**TRY IT:** Everything in the listing below should be repeated verbatim, apart from the pictures.
[Opening COLLECTED MATERIAL section]
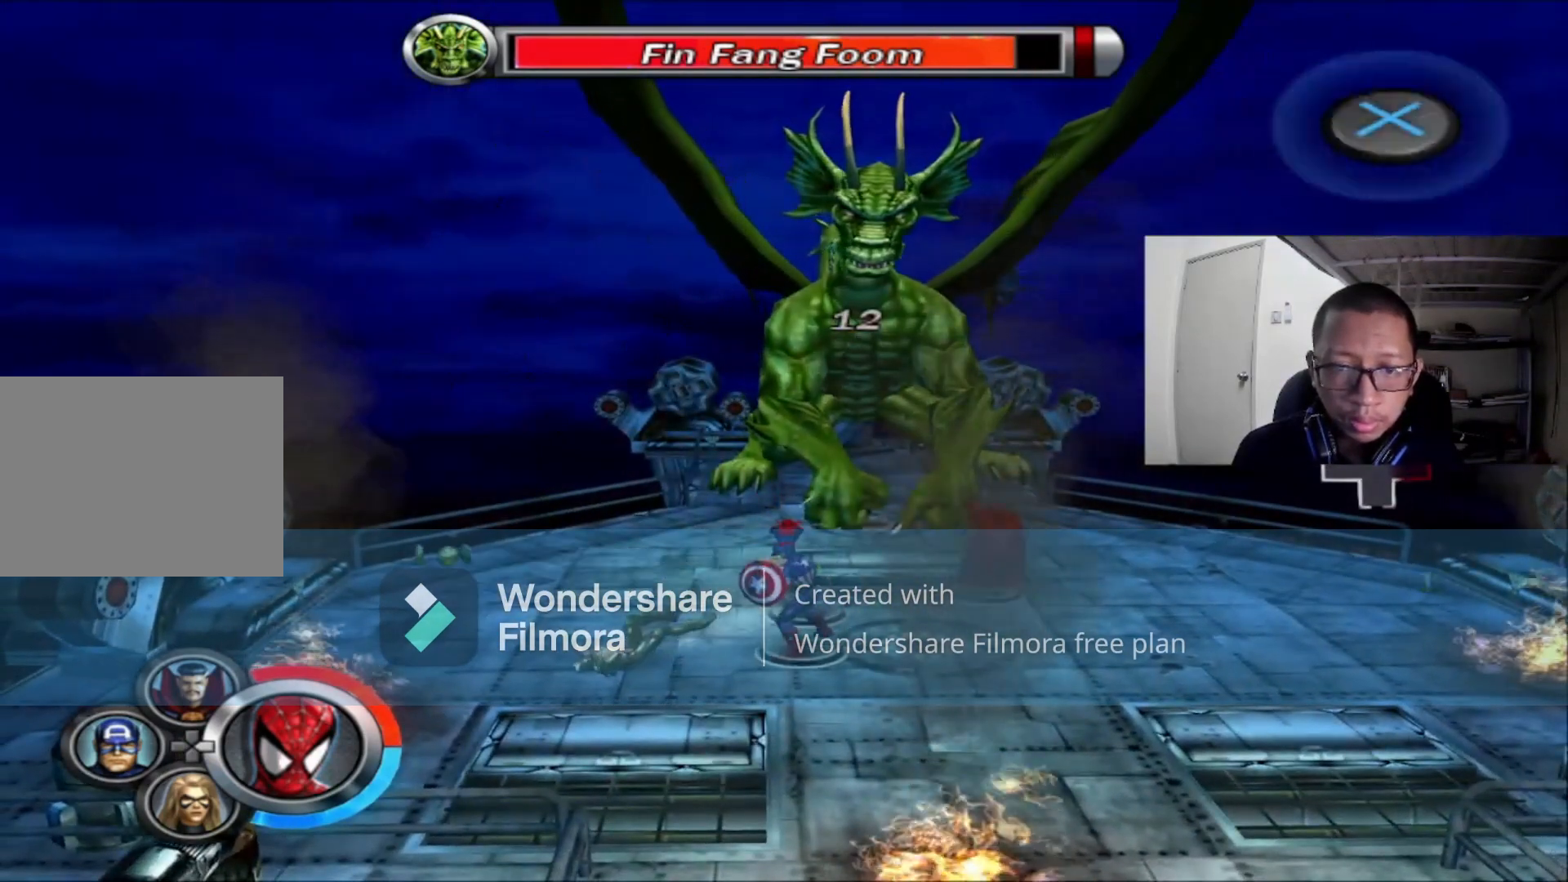
{"buttons": ["A", "R2"], "left_stick": "center", "right_stick": "center", "events": [[40, "A", "down"], [160, "A", "up"], [240, "A", "down"], [360, "A", "up"], [440, "A", "down"]]}
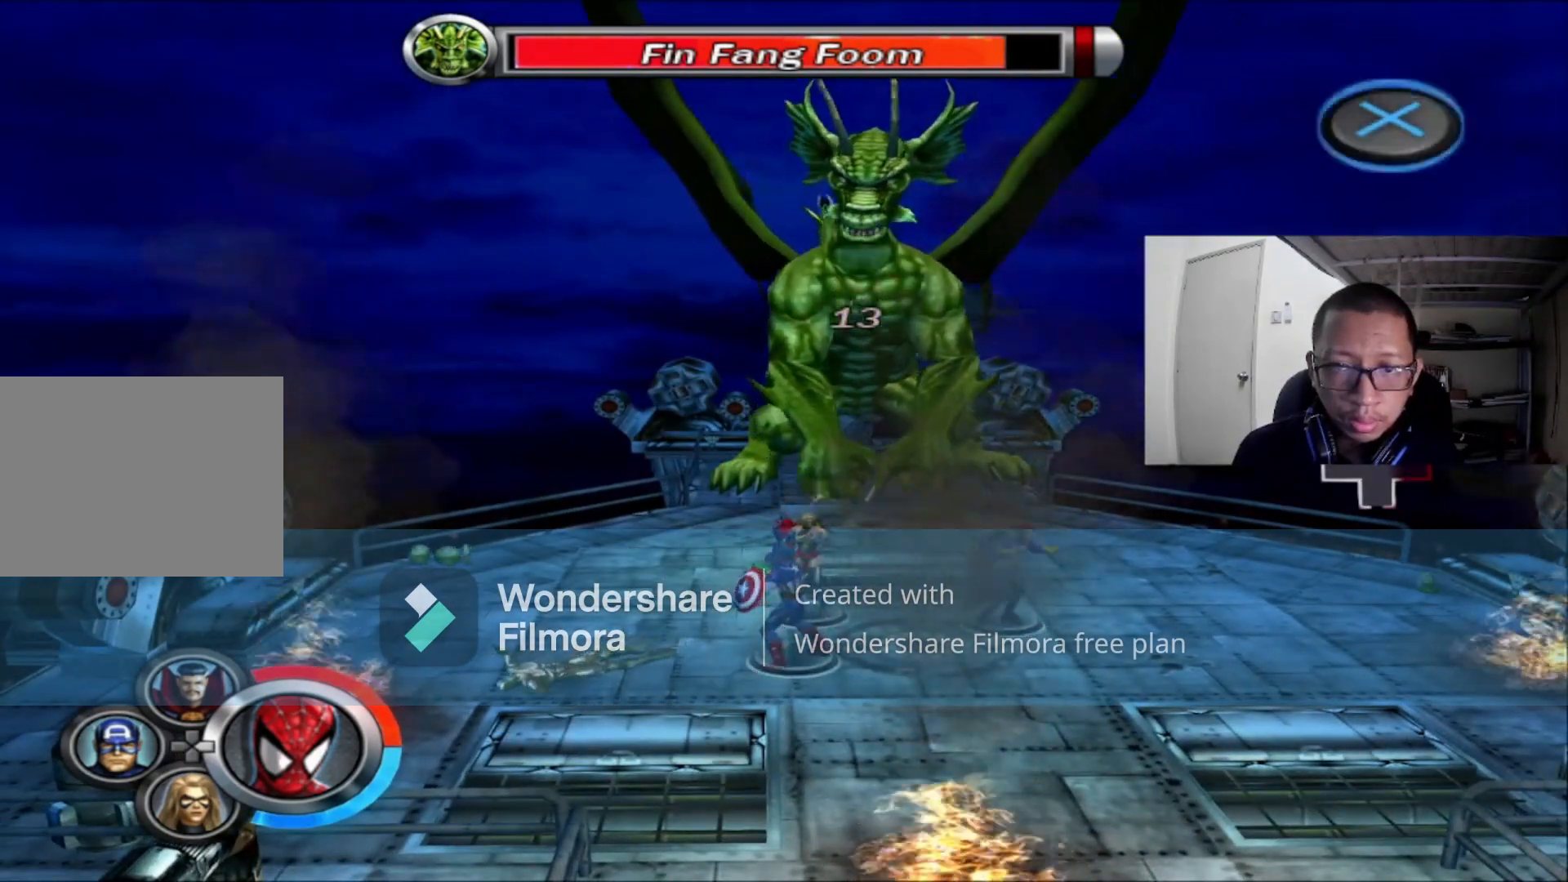
{"buttons": ["R2"], "left_stick": "center", "right_stick": "center", "events": [[40, "A", "up"], [120, "A", "down"], [240, "A", "up"], [320, "A", "down"], [400, "A", "up"]]}
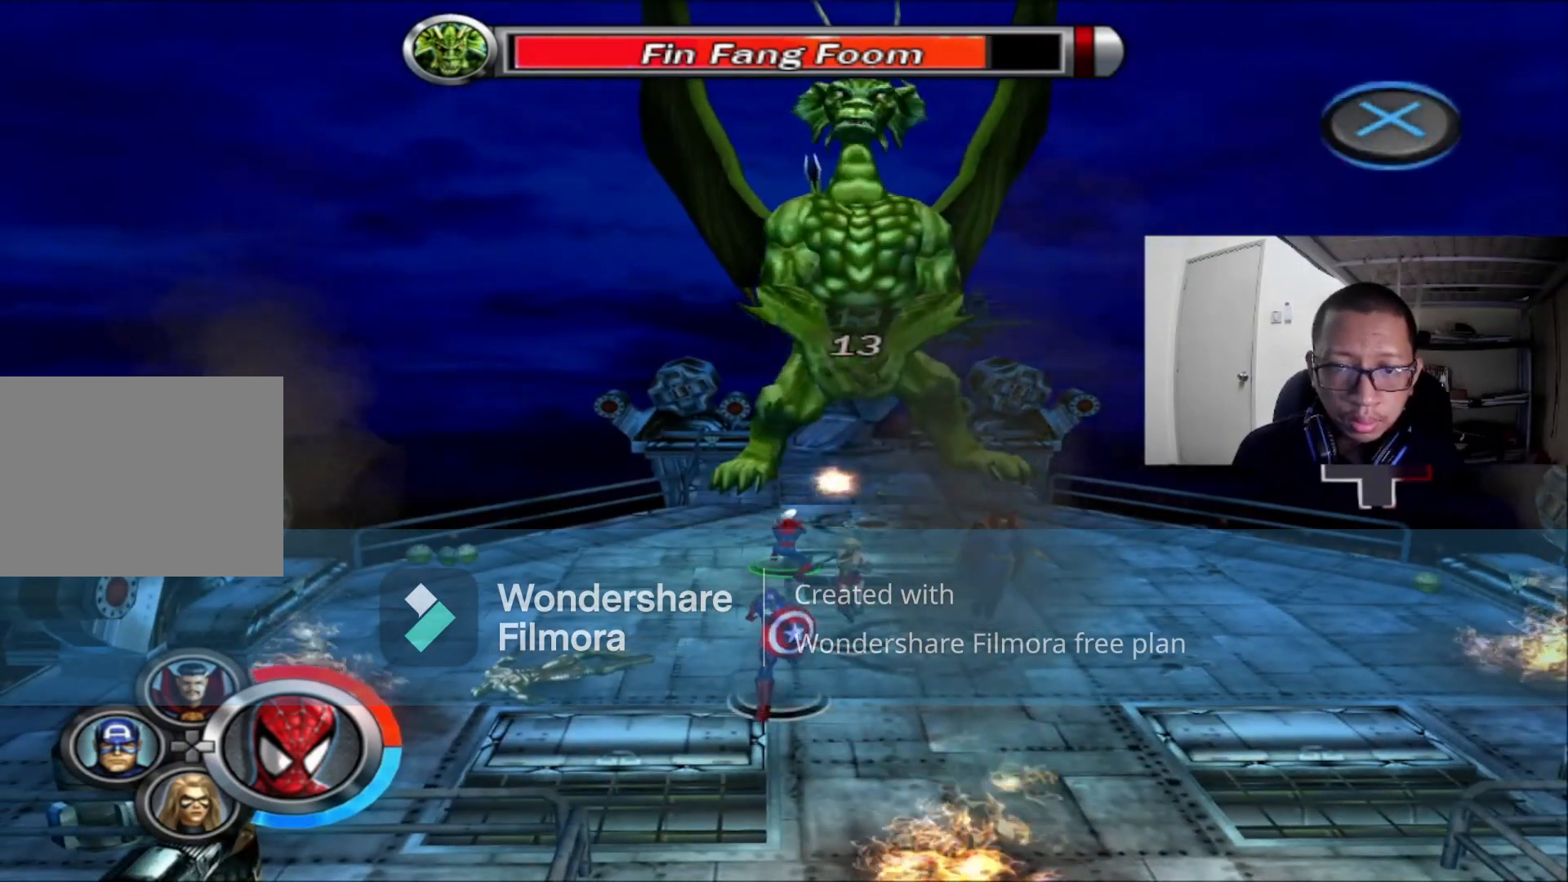
{"buttons": ["R2"], "left_stick": "center", "right_stick": "center", "events": [[40, "A", "down"], [160, "A", "up"], [200, "A", "down"], [320, "A", "up"], [440, "A", "down"], [520, "A", "up"]]}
[Closing COLLECTED MATERIAL section]
**WRITTEN ANSWER:**
{"buttons": ["A", "R2"], "left_stick": "center", "right_stick": "center", "events": [[40, "A", "down"], [160, "A", "up"], [240, "A", "down"], [360, "A", "up"], [440, "A", "down"]]}
{"buttons": ["R2"], "left_stick": "center", "right_stick": "center", "events": [[40, "A", "up"], [120, "A", "down"], [240, "A", "up"], [320, "A", "down"], [400, "A", "up"]]}
{"buttons": ["R2"], "left_stick": "center", "right_stick": "center", "events": [[40, "A", "down"], [160, "A", "up"], [200, "A", "down"], [320, "A", "up"], [440, "A", "down"], [520, "A", "up"]]}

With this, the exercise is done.